So to complement the brand-new eating plan that I’m now on (more about that later in the week), I have a new training plan too. Instead of two sessions a week of throwing balls, lying down and getting up, and crawling like a drunken bear, I have to do two sessions a week of HIIT. High Intensity Interval Training. Or as I prefer to think of it, Hell In Its Totality.
According to Wikipedia, High Intensity Interval Training is “an exercise strategy alternating periods of short intense anaerobic exercise with less-intense recovery periods”. Hahahaha! Love how they make it sound so innocent.
Perhaps this is true for elite athletes, or even for people who can touch their toes. But for someone who only just stopped breaking a sweat while putting on her gym socks, I can tell you that HIIT is an exercise strategy alternating periods of sweat and pain with periods of vomit and near-death. Wikipedia can kiss my ass.
Of course I didn’t know this at the time. Last Thursday I was blissfully ignorant and childlike in my naiveté. Oh how the exercise gods must have laughed.
Jump right into my nightmare with me why don’t you? The water’s still warm.
Virgin Active Claremont, 6am. Inside Nicola’s head.
La la la la. A new workout routine, what fun! Now, what machine should I use for my HIIT? Oooh, I haven’t been on the spinning bike in a while – let’s use that. Fun!
Hmm, haven’t been on this in a while – completely forgotten how to set it up. Hope no-one’s staring at me wondering why I’m twiddling all the wrong knobs. Blind.
At last! Managed to do that without embarrassing myself too much. Let’s do this!
This seat is a bit small… I’m sure I’ll get used to it though.
Okaaay – 5 minute warm-up, no problem.
It must have been 5 minutes already, come on. No, only 2 minutes? Strange…
Shit. Bike seat is too low. My knees are not happy. Oh well I’ve started now, will just have to grin and bear it.
Finally, warm-up done! I wonder if I’m supposed to be sweating this much.

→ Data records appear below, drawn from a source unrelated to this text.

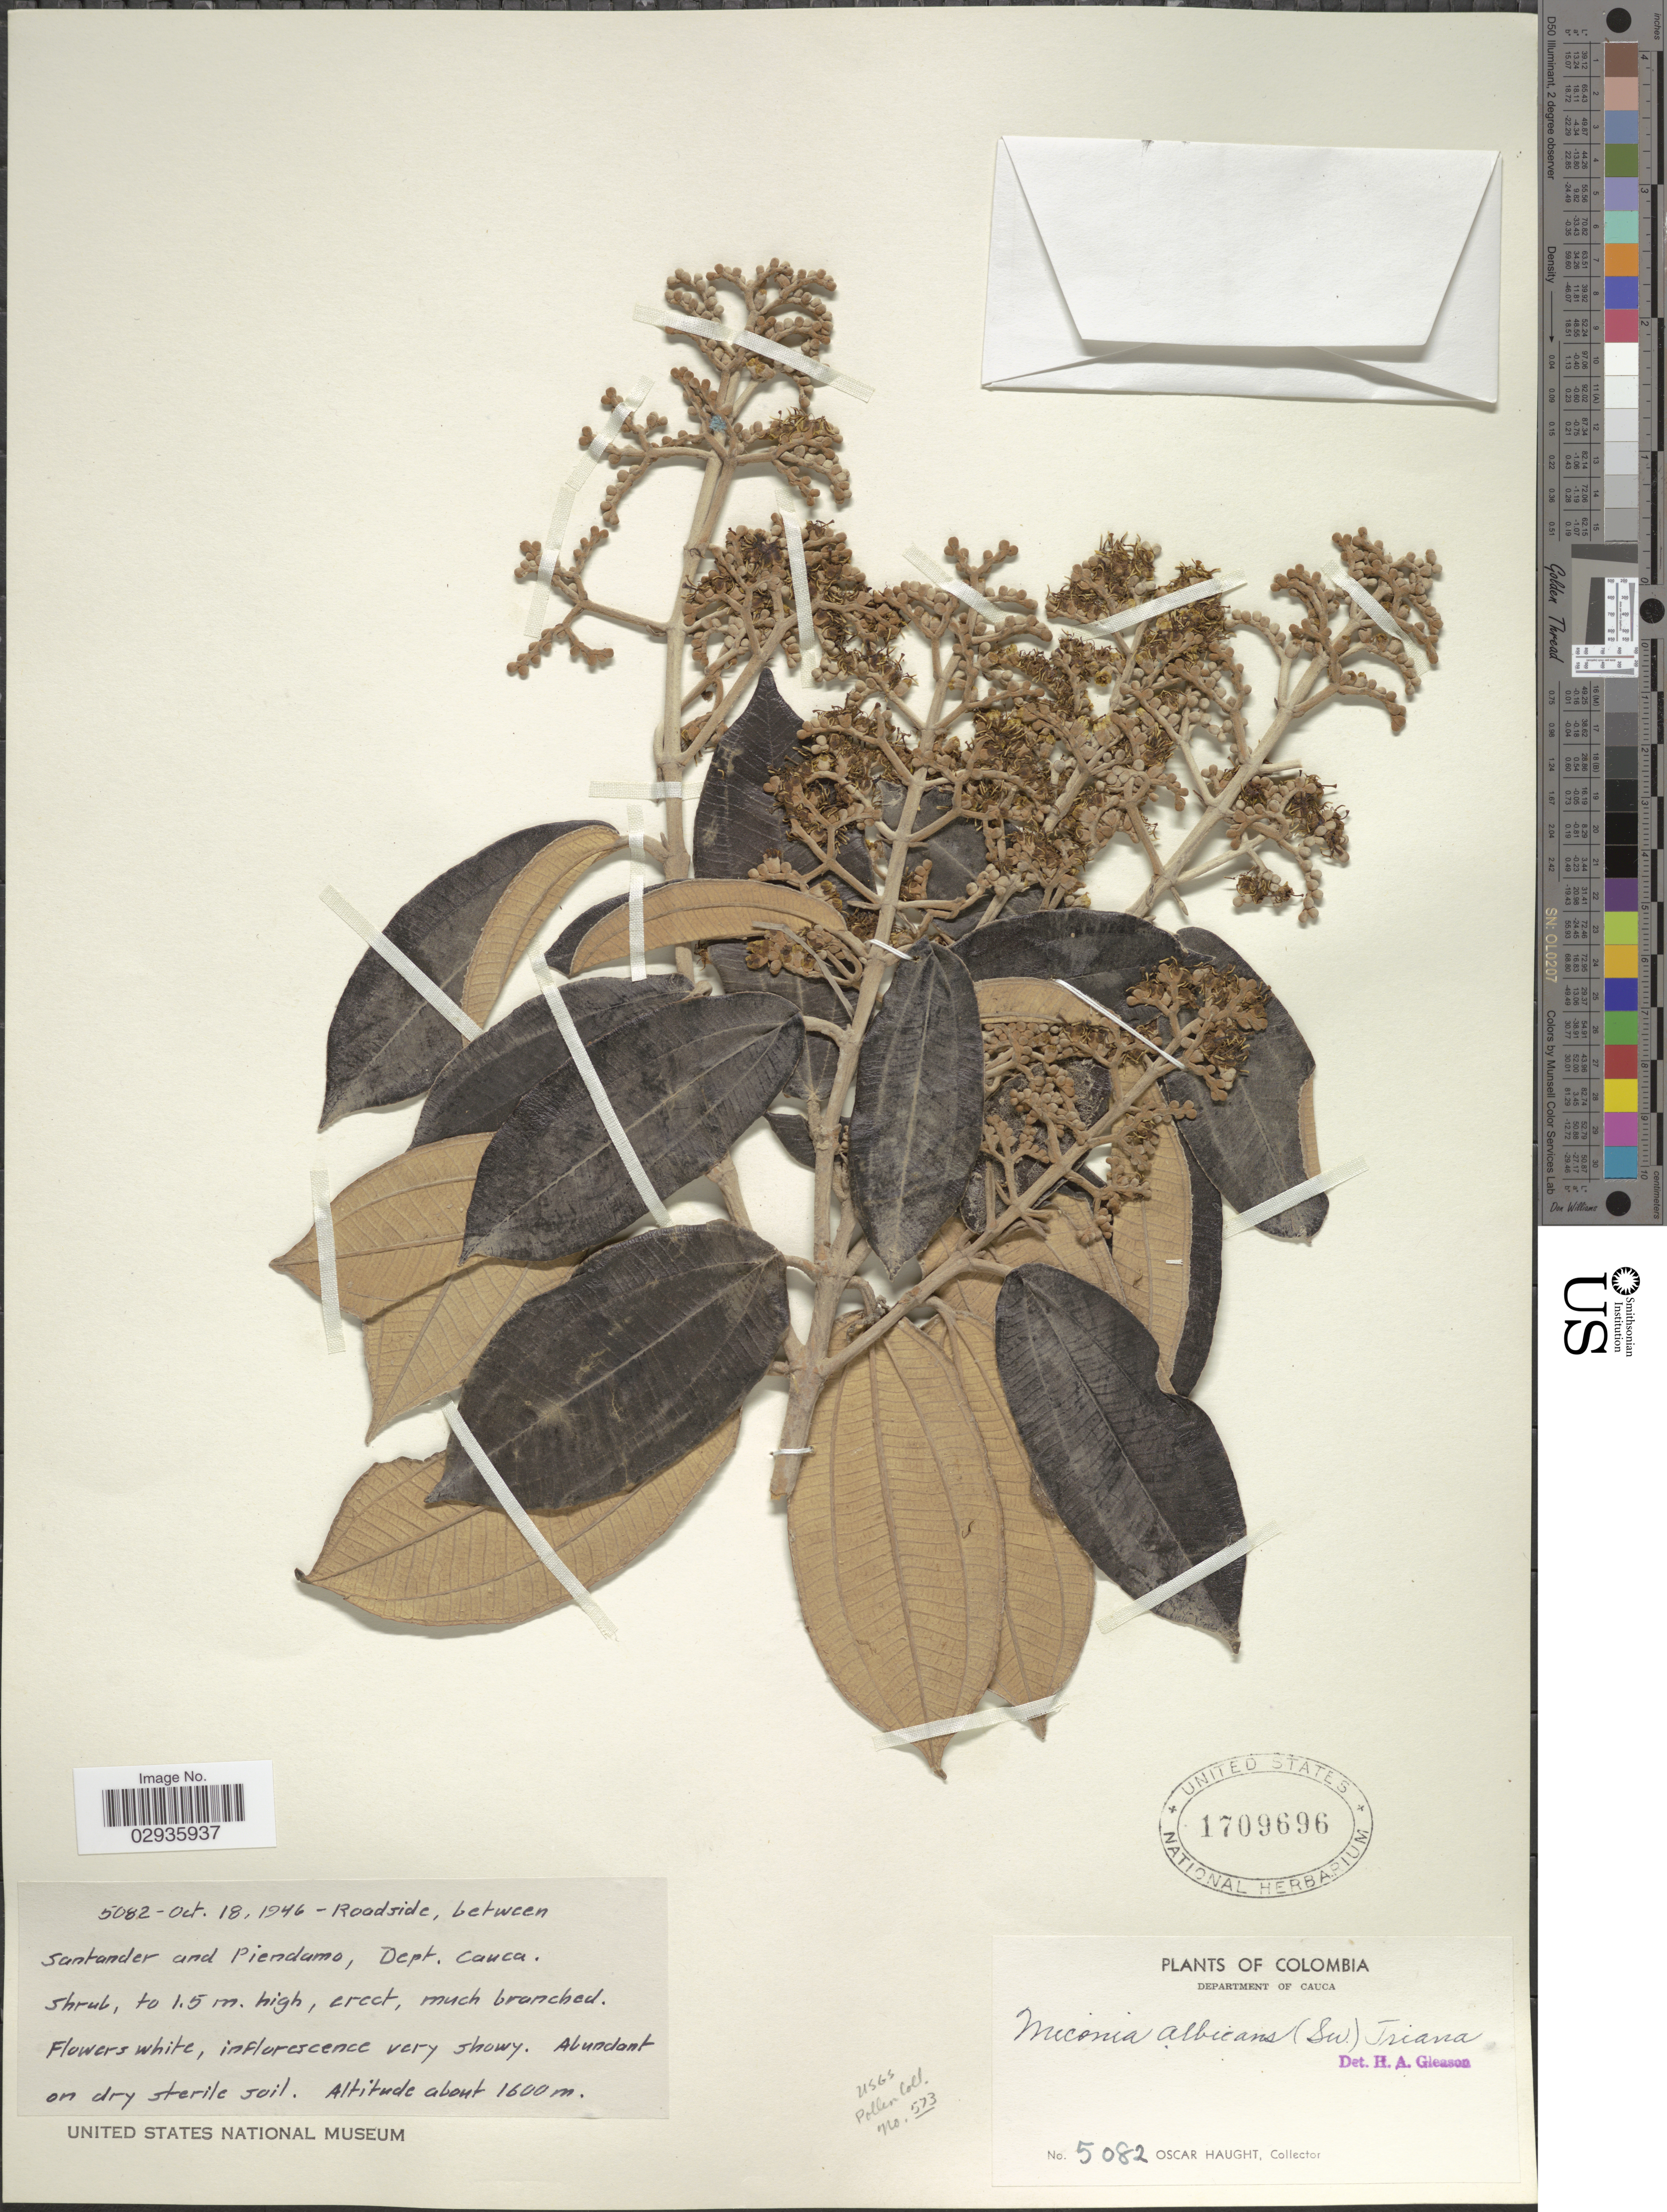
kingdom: Plantae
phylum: Tracheophyta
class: Magnoliopsida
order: Myrtales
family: Melastomataceae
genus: Miconia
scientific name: Miconia albicans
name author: (Sw.) Steud.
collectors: O. L. Haught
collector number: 5082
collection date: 1946-10-18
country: Colombia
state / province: Cauca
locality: Department of Cauca, Roadside, between Santander and Piendamo.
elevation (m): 1600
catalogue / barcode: US 1709696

Okay, onto the first interval. 2 mins 30 seconds of cycling at 50% of my max. I have no idea what 50% of my max is, but let’s pick up the pace a bit.
Okay not that much. Let’s take it down a bit there Armstrong.
La la la la. I can do this, I don’t know what everyone complains about.
First sprint coming up, 30 seconds at 100%. Easy peasy. And gooooo!
I must have done 30 seconds already surely? 12 seconds WHAT THE FU–?
And I have to do FOUR MORE of those? There is no way, there is absolutely no way. Whoever thought of this must be sick in the head.
Interval number 2 here we go. No no no, there is no way 2 minutes and 30 seconds is up already. I only just got finished with my last spri—-aaaaaaaaaaaarrrrrrrrrgggggggggggggg!!!!
Interval number 3. Am I supposed to be seeing spots?
Interval number 4. I wonder, if you vomit next to the bike, do they throw you out of the gym?
Interval number 5. <No data. Subject blacked out.>
Cool down. Can’t sit down anymore. Ass too sore from bike seat. Also too tired to speak in full sentences. Or breathe.
5 minutes of cool down over. Time to disengage from the bike seat. And go die.
Apparently doing HIIT regularly gives you a whole mess of benefits. You burn more fat and calories after an HIIT session than you would after an ordinary cardio session, your heart gets healthier, your metabolism gets faster and you lose weight without losing muscle. Blah blah blah. All I know is that after one session I was ready to sell my first-born so I would never have to do a second session. Oh, and the fun part is, it never gets easier either. If it does get easier, you have to go faster. So I guess nausea and I are destined to become best buds. Whoop de doo.
So I can’t get out of doing HIIT, and I can’t look forward to one day getting used to it. But I can look forward to the benefits, like losing weight, getting fitter and healthier, and getting into a smaller pair of jeans. So that’s what I’m going to have to focus on instead of how much I want to die while doing it.
I’ll have plenty of time to put this to the test when I do my second session tomorrow morning. If you want to join me, you’re very welcome. Claremont Virgin Active, 6am. I’ll be the one dry-heaving on the bike in the corner.